Minimum Cuts can be made in the Chessboard such that it is not divided into 2 parts in C++

Concept

Given A x B Chessboard, the task is to calculate the Maximum numbers of cuts that we can build in the Chessboard so that the Chessboard is not divided into 2 parts.

Examples 

The examples are given below −

Input 

A = 2, B = 4

Output 

Number of maximum cuts = 3

Input 

A = 2, B = 2

Output 

Number of maximum cuts = 1

Method

• For A = 2, B = 2 ,we can only build 1 cut (mark in red). If we build 1 more cut then the chessboard will divide into 2 pieces

• For A = 2, B = 4 ,we can makes 3 cuts (marks in red). If we build 1 more cut then the chessboard will divide into 2 pieces.

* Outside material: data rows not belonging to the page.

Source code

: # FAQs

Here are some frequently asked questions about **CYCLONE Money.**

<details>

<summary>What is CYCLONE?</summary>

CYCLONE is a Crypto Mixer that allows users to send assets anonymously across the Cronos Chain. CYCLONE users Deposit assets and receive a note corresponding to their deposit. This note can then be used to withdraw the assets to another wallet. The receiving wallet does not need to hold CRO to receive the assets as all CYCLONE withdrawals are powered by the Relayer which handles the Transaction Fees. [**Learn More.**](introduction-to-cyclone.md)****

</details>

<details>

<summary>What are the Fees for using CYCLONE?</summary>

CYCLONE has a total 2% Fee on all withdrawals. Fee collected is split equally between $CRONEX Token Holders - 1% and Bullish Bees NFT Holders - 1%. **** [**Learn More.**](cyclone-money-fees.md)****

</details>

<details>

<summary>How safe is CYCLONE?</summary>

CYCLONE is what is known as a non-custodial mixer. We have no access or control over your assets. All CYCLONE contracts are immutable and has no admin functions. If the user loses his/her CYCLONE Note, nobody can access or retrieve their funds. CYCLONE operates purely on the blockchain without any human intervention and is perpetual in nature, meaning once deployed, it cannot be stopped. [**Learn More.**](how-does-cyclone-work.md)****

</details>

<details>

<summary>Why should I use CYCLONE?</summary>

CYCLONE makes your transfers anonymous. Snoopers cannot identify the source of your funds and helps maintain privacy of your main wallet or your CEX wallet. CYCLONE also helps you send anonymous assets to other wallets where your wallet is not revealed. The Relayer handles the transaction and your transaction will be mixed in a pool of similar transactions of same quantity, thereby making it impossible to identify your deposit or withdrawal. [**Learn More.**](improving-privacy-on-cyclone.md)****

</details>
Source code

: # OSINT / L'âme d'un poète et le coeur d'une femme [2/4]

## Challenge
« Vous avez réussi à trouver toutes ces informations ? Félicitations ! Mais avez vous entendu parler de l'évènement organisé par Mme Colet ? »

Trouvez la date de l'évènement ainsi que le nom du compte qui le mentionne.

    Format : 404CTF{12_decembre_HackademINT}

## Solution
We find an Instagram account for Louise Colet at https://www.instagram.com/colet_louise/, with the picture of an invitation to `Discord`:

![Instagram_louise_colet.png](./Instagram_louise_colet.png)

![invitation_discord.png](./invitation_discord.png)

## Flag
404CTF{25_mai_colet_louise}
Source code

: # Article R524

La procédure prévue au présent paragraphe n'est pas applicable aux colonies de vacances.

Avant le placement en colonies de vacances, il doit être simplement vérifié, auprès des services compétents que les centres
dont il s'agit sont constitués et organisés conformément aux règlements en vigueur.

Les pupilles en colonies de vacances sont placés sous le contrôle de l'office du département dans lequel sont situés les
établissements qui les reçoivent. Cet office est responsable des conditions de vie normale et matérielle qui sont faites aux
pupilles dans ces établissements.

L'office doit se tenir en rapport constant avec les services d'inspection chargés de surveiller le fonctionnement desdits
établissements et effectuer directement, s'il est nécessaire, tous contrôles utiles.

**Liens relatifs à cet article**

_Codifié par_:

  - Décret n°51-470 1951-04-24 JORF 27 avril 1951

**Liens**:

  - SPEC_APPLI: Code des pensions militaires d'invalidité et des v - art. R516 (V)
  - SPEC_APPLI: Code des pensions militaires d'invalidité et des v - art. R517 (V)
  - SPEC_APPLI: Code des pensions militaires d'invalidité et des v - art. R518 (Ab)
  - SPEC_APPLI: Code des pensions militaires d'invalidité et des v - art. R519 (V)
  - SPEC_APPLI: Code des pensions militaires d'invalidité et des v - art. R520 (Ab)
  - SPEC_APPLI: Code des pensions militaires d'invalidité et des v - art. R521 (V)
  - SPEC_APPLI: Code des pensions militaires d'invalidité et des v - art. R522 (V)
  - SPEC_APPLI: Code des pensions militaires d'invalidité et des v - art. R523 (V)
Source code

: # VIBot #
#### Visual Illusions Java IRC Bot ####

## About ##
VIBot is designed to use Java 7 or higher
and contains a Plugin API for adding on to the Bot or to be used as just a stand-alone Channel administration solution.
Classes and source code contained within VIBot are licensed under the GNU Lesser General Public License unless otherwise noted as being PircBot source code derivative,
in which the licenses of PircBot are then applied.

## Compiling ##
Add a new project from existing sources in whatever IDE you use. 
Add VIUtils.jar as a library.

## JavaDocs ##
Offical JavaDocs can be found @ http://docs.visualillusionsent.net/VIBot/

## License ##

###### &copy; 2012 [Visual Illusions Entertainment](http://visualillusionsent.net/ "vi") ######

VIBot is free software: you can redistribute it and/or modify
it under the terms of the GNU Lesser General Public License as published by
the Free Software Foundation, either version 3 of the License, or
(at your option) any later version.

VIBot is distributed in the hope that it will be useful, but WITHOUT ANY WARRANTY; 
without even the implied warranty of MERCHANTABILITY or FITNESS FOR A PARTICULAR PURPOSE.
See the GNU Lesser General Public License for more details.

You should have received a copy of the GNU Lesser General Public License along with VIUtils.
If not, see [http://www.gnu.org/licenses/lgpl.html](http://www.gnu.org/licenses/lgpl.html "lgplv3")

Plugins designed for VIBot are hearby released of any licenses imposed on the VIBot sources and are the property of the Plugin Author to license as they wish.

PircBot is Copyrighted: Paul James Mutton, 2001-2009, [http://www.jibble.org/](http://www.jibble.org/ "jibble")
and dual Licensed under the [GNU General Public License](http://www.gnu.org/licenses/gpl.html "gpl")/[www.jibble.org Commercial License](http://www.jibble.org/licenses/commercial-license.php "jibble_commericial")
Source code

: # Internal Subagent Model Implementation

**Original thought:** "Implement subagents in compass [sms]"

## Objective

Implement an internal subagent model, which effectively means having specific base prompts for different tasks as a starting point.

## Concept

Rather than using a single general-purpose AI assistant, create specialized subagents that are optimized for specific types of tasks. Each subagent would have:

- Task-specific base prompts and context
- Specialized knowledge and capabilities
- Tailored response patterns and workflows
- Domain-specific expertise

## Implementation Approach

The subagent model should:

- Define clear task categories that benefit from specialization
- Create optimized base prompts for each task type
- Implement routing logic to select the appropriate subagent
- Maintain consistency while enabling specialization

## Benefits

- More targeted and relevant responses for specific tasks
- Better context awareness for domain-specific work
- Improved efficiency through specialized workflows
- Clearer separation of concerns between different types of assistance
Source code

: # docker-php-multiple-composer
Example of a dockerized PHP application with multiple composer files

As a result of this, it can be observed that no. of cuts = (A-1) * (B-1).

Example 

 Live Demo

//This is C++ implementation of above approach
#include <bits/stdc++.h>
using namespace std;
// function that calculates the maximum no. of cuts
int numberOfCuts1(int A, int B){
   int result1 = 0;
   result1 = (A - 1) * (B - 1);
   return result1;
}
// Driver Code
int main(){
   int A = 4, B = 4;
   // Calling function.
   int Cuts = numberOfCuts1(A, B);
   cout << "Maximum cuts = " << Cuts;
   return 0;
}

Output

Maximum cuts = 9